Donna, the most timid woman who had ever worked for him, raised her hand, which he had made clear was never necessary in his newsroom. He nodded her way. “How does Mrs. Nichols know it’s really the Virgin?” she said in a voice so low everyone had to lean toward her to hear.
“Because,” Ellen said, “she’s been praying to her for help every day since her son’s accident.”
“Q.E.D.,” Simon said, and Ellen laughed a little, his audience of one. “Seems we’re the only skeptics in this bunch.”

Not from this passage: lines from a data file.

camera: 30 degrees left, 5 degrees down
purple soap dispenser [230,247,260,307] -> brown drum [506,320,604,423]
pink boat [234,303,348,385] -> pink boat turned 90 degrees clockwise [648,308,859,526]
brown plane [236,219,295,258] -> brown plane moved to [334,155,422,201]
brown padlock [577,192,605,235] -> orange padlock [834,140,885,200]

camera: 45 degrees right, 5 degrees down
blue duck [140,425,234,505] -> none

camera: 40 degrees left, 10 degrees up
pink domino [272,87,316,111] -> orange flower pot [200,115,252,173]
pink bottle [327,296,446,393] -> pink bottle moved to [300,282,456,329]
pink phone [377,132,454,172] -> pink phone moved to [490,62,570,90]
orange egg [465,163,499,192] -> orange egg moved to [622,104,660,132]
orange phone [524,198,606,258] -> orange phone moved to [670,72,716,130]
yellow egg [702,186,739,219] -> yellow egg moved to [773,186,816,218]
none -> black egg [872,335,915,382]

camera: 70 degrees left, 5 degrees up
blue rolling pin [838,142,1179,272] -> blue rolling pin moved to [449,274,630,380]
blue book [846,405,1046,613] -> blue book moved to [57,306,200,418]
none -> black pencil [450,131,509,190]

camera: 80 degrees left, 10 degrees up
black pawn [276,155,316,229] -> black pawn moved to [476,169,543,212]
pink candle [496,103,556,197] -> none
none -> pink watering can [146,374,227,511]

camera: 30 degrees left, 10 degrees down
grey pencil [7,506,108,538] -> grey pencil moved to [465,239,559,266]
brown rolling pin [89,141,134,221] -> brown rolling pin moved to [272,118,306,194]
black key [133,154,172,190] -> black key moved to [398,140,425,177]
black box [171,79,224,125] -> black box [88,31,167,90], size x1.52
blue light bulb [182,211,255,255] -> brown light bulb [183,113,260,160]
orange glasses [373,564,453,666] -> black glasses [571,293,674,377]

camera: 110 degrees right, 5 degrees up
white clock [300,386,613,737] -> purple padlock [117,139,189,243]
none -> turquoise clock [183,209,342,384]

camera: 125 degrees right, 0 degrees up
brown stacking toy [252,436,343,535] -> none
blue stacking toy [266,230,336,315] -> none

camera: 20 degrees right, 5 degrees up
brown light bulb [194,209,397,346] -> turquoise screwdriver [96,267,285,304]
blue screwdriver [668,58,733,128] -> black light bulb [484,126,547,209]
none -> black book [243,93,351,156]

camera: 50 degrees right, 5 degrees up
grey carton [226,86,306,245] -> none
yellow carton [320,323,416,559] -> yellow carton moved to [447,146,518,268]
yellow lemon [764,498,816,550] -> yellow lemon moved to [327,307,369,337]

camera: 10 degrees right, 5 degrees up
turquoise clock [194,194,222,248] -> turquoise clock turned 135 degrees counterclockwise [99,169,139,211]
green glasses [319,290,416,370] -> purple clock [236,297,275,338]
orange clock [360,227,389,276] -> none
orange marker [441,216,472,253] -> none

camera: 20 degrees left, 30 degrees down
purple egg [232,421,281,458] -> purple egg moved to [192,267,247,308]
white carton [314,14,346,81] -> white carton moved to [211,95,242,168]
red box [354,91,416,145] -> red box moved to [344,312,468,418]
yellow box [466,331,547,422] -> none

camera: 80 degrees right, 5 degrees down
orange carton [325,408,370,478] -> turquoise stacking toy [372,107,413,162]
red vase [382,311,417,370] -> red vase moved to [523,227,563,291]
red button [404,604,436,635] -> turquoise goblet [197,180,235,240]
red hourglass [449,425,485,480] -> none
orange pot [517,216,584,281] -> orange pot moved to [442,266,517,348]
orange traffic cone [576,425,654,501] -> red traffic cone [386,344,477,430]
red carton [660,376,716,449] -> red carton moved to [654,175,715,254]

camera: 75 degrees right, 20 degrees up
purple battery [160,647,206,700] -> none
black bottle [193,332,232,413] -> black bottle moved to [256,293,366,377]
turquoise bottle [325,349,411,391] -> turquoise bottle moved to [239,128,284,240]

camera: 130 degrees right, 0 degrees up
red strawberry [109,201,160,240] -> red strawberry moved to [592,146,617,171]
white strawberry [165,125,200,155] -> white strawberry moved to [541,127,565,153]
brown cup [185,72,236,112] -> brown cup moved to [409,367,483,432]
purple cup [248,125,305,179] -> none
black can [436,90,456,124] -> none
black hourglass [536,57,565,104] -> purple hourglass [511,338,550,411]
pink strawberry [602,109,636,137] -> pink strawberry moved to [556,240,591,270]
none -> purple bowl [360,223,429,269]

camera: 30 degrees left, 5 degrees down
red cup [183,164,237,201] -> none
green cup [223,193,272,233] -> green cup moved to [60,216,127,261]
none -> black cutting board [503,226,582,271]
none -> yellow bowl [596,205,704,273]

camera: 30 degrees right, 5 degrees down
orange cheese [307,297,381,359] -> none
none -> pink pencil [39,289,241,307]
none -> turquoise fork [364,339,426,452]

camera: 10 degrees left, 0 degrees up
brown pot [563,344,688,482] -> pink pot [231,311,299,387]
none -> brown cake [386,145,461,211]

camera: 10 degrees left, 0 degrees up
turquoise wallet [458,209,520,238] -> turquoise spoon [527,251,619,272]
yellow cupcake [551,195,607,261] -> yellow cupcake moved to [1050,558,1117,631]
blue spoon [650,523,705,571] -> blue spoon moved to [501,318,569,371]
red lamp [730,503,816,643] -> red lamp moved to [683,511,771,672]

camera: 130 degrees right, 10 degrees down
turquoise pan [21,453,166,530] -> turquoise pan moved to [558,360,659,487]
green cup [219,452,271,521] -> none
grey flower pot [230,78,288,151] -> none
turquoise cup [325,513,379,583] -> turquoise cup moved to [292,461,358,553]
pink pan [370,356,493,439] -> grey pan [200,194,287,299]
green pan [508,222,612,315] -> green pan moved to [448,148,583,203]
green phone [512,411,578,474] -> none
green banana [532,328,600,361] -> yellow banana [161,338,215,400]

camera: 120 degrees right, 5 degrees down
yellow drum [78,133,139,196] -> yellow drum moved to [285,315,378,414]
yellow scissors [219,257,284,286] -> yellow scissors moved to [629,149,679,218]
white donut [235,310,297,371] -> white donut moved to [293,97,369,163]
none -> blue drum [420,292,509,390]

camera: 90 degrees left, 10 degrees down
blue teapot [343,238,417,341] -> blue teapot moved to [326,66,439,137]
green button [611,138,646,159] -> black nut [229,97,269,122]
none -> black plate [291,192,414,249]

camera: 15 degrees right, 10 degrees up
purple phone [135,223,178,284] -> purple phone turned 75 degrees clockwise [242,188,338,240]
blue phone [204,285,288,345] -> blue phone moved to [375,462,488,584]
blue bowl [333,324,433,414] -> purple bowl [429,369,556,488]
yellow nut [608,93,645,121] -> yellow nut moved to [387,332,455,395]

Donna raised her hand again and began talking even before he acknowledged her, a big step forward, he thought. “I wrote the story when Johnny got hurt,” she said. “The way his spine was crushed, the doctors didn’t give him a chance. It
was
a miracle he survived.”
“A medical miracle,” Simon said. “But the question is how we treat this supposed appearance of the Virgin Mary now on Larkspur. Do we run a straight story, or do we hint that the whole thing’s a ploy to arouse sympathy and donations?” The young reporters exchanged glances.
“Maybe it’s neither,” Ellen said. “Maybe Mrs. Nichols is just seeing what she wants to see.”
“Can I ask something?” They all turned toward David Rigero, standing against the back wall, his foot on a chair. “I know I’m not a writer or anything, but I was wondering something.”
“Shoot,” Simon said.
Rigero fixed Ellen with his eyes in a way that made her look away. “Is anyone showing up there, like from the local parish?”
“Dozens of people,” she said. “Whole families.”
“So why are people around here looking for miracles in dirt?”
Simon wrote
Red Paint Looking for Miracles
on the easel. “That’s a good angle. Talk to the people making
the pilgrimage to the house, Ellen, find out why they’re going there. And take David with you.”
He decided to see
for himself. Miracles, even imagined ones, didn’t happen very often in Red Paint. He headed for the western side of town by the Bay Loop, the longer route that dipped and curved so much that even drivers familiar with the road kept two hands on the wheel. Off the right-hand side was Red Paint Bay, sparkling blue-green in the late afternoon sun. As a boy it seemed to him like the ocean itself, as big as it was, six miles around.